Già durante il 1799 repubblicano si era pensato all'abolizione della feudalità nell'intero Mezzogiorno, c due progetti di legge che si fronteggiarono: il primo radicale, favorevole all’abolizione assoluta e integrale sia dei titoli che delle terre dei baroni; il secondo, moderato, favorevole alla restituzione dei titoli feudali ma non delle terre, che si proponeva di dividere i beni allodiali soggetti alle imposte ordinarie gravanti sulle proprietà private. Alla fine a prevalere fu un terzo progetto definito di mediazione, ma, in realtà, più moderato del secondo. Il testo di legge non divenne subito operativo perché il generale francese McDonald si riservò di concedere la ratifica solo dopo aver avuto chiarimenti dal comitato di legislazione. Apportate le dovute modifiche, il testo venne approvato il 25 aprile e pubblicato il giorno successivo.
«La feudalità era il primo anello della società a dover essere spezzato per dare il via ad un mutamento nelle forme di potere», sosteneva Gaetano Filangieri opponendosi a coloro che giustificavano le funzioni giudiziarie e politiche del baronaggio come unica sicurezza contro il dispotismo.

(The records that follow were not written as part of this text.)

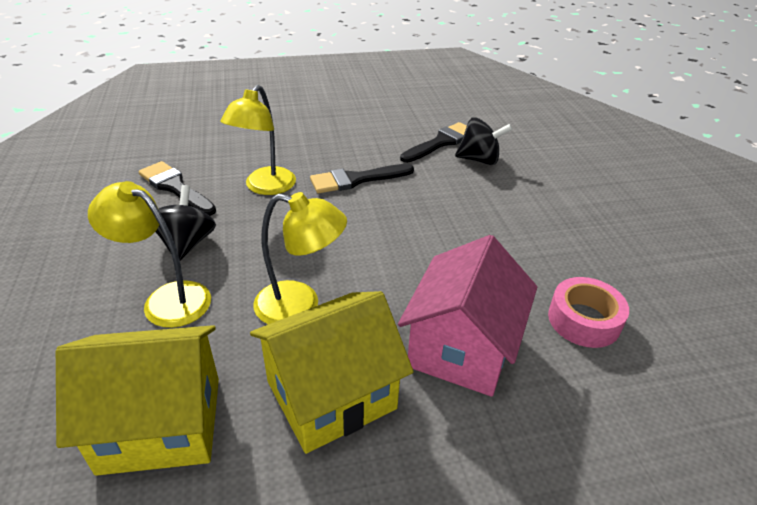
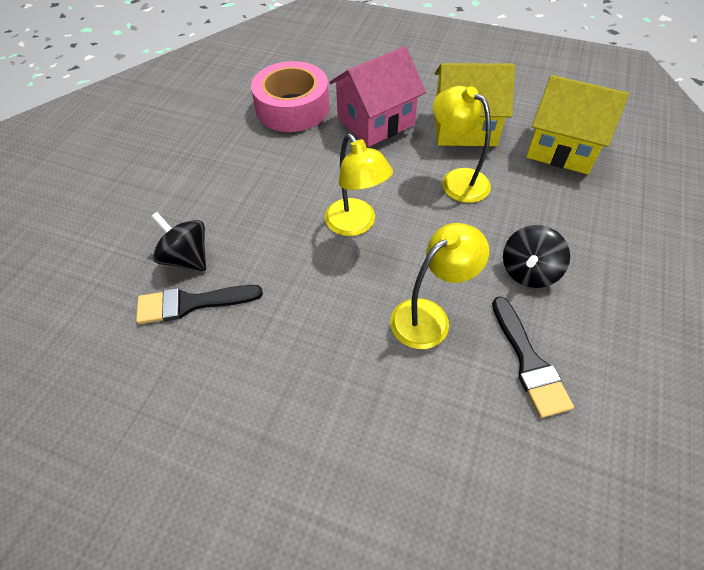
camera: 145 degrees left, 15 degrees up
yellow lamp [88,181,211,328] -> yellow lamp moved to [325,134,393,236]
black brush [310,164,414,193] -> none
pink tape [548,277,629,348] -> pink tape [251,61,329,132], size x1.61

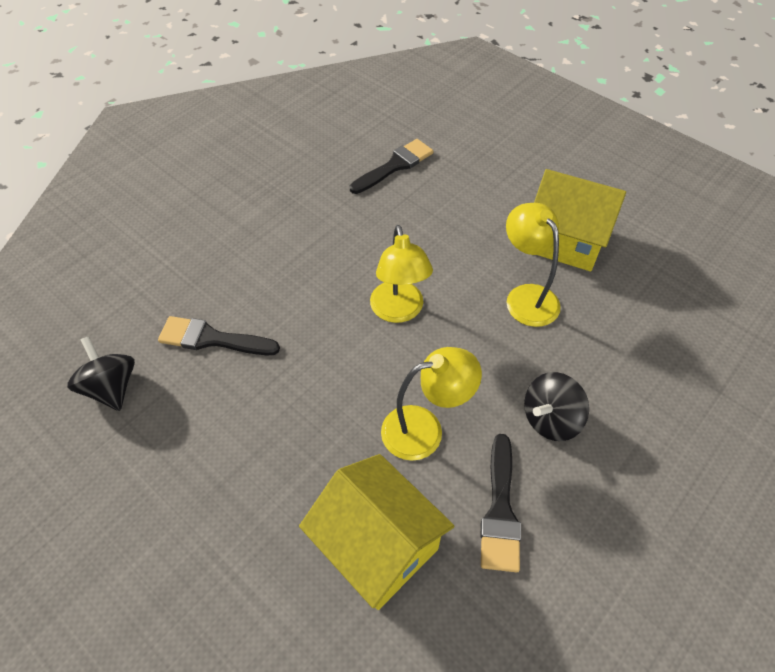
camera: 20 degrees right, 0 degrees up
black spinning top [151,212,206,271] -> black spinning top moved to [67,336,135,411]
pink tape [251,61,329,132] -> black brush [350,139,433,194]
pink house [329,46,426,147] -> none
yellow house [526,75,629,174] -> yellow house moved to [299,454,454,610]

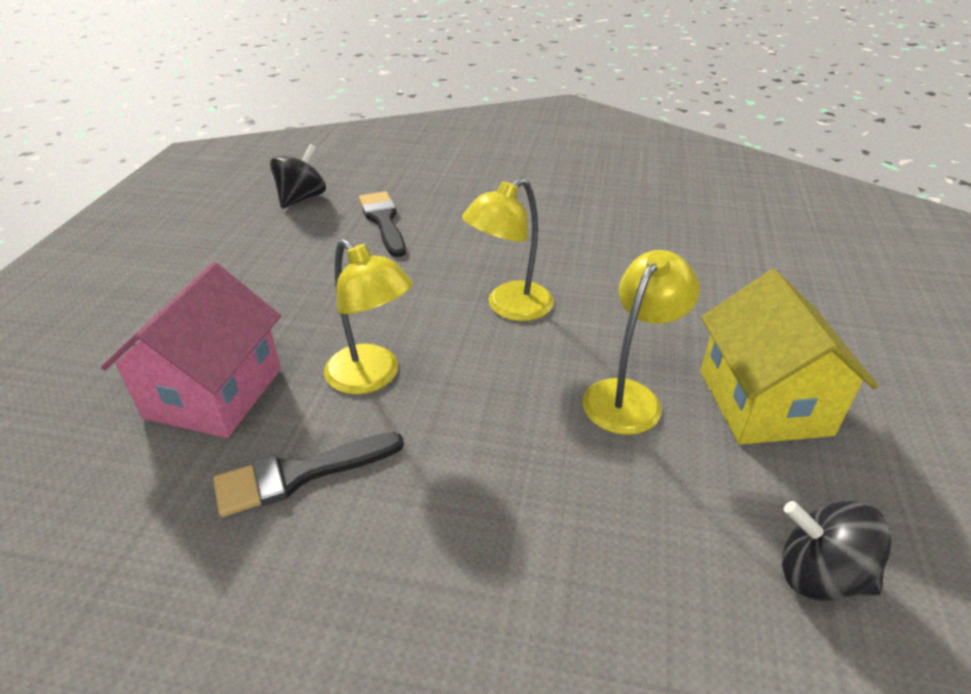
camera: 60 degrees right, 15 degrees down
yellow house [299,454,454,610] -> pink house [101,262,281,438]
black brush [350,139,433,194] -> none
black spinning top [524,372,589,441] -> black spinning top moved to [782,501,892,601]

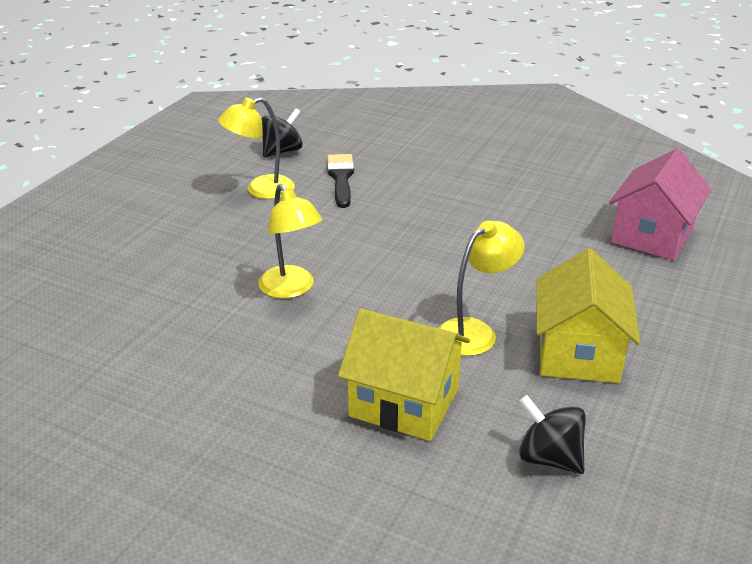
camera: 15 degrees right, 5 degrees down
pink house [101,262,281,438] -> pink house moved to [609,149,712,260]
black brush [213,432,404,517] -> none
yellow lamp [462,178,554,321] -> yellow lamp moved to [218,97,295,199]
none -> yellow house [338,308,470,441]

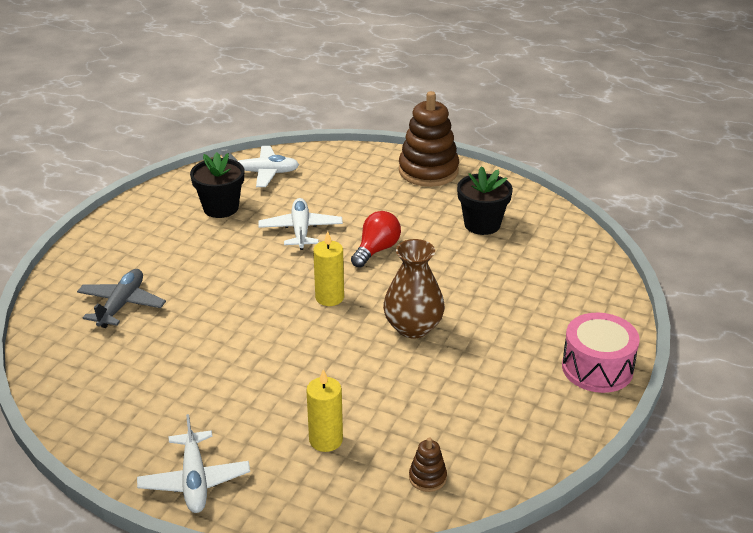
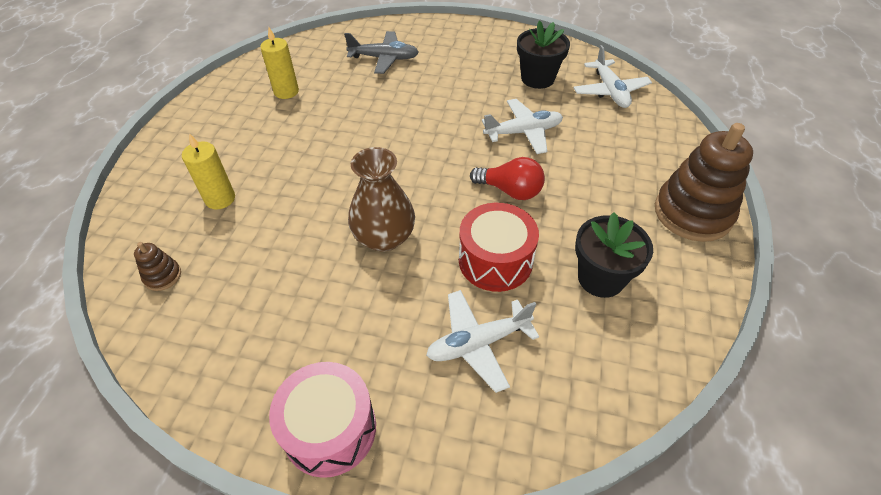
camera: 80 degrees right, 15 degrees up
white plane [137,414,250,513] -> white plane moved to [426,290,540,393]
yellow candle [313,231,344,306] -> yellow candle moved to [260,27,299,99]
none -> red drum [459,203,539,292]

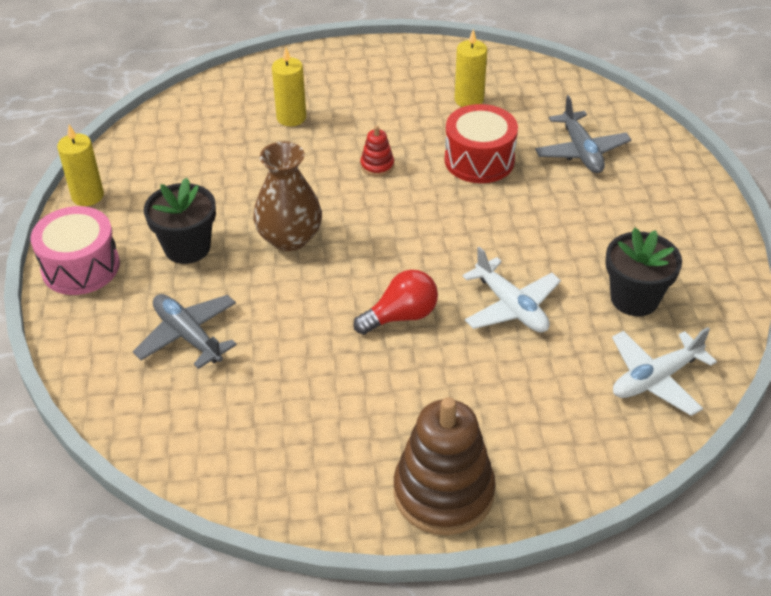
camera: 70 degrees right, 5 degrees down
brown stacking toy [134,242,181,291] -> none
white plane [426,290,540,393] -> grey plane [133,294,237,369]
red drum [459,203,539,292] -> red drum moved to [445,104,518,183]
red light bulb [470,157,545,200] -> red light bulb turned 120 degrees counterclockwise [353,270,438,335]
black flower pot [575,212,653,298] -> black flower pot moved to [144,178,216,264]
none -> yellow candle [57,125,104,206]
none -> red stacking toy [360,126,394,176]

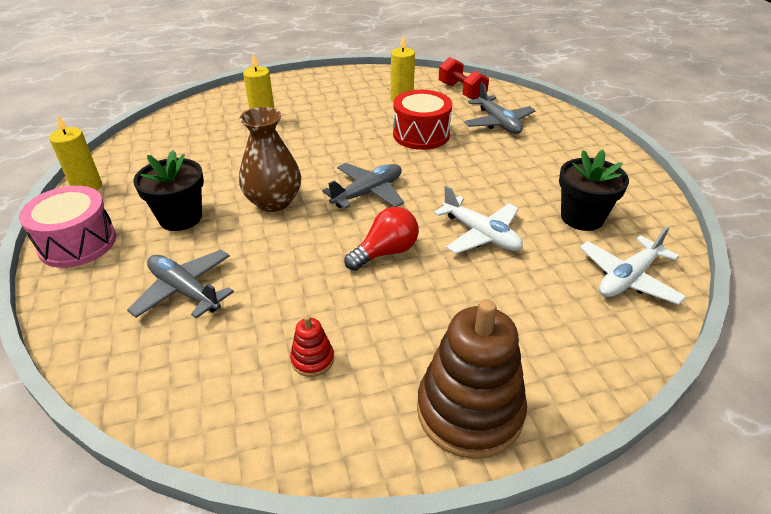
camera: 10 degrees left, 5 degrees down
red stacking toy [360,126,394,176] -> red stacking toy moved to [290,316,334,377]
none -> grey plane [322,163,404,209]
none -> red dumbbell [439,57,489,100]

Essa determinò la caduta di ogni distinzione tra comuni soggetti alla giurisdizione regia e quelli soggetti alla giurisdizione feudale, mentre tutti i cittadini e tutte le proprietà erano uguali di fronte alla legge; da ciò l’introduzione dell’imposta unica. Perché questa potesse essere applicata, però, necessitava di un catasto fondiario attendibile di cui non si disponeva; molti furono gli abusi e la stessa imposta unica non potè essere mantenuta. Di contro, furono reintrodotte molte altre contribuzioni per far fronte alle spese dell’esercito e dell’amministrazione.
Tale provvedimento rispondeva ad una effettiva esigenza di rinnovamento delle antiche strutture socio-politiche, anche per il mutato clima intellettuale, che mal tollerava i diritti e le immunità accordati ai rappresentanti di una istituzione antiquata e oppressiva. Questa legge ebbe fondamentale importanza nel Mezzogiorno, stretto nella morsa della feudalità più di ogni altro; la sua rilevanza crebbe ancor di più nella provincia di Basilicata, dilaniata da baroni assenti ed esigenti oltre che possessori, tra beni burgensatici e feudali, della quasi totalità delle terre adibite a pascolo e coltura. Tali leggi non colpivano solo i nobili feudatari; infatti, con il seguire dei provvedimenti anche il clero venne fortemente colpito. L’azione del decreto non fu rapida, gli ostacoli furono moltissimi perché oltre all’opposizione dei baroni e del clero si doveva affrontare un situazione demaniale irregolare, sia a livello di differenze territoriali, quanto, e di più, a livello di irregolarità amministrative.
La ricognizione dei beni demaniali dovette affrontare numerosi ostacoli che andavano dalle terre occupate con la forza, fino alle richieste delle popolazioni locali, che si appellavano al principio dell’ubi feuda, ibi demania, che trovarono la loro naturale evoluzione nella concessione degli usi civici delle terre. Oltretutto i contenziosi tra i Baroni e le vecchie Università aumentarono a dismisura, obbligando l’amministrazione centrale all’istituzione di una magistratura ad hoc, la commissione feudale.
Il processo di “defeudalizzazione” sarebbe stato tutt’altro che semplice, come evidenziato dalle questioni demaniali irrisolte che si trascineranno per anni, portando spesso a soluzioni dai contorni poco chiari. E alla fine, anche se sottoposta ad un’evoluzione che ne aveva profondamente mutato i caratteri, la feudalità continuò ad esistere nel vecchio regime.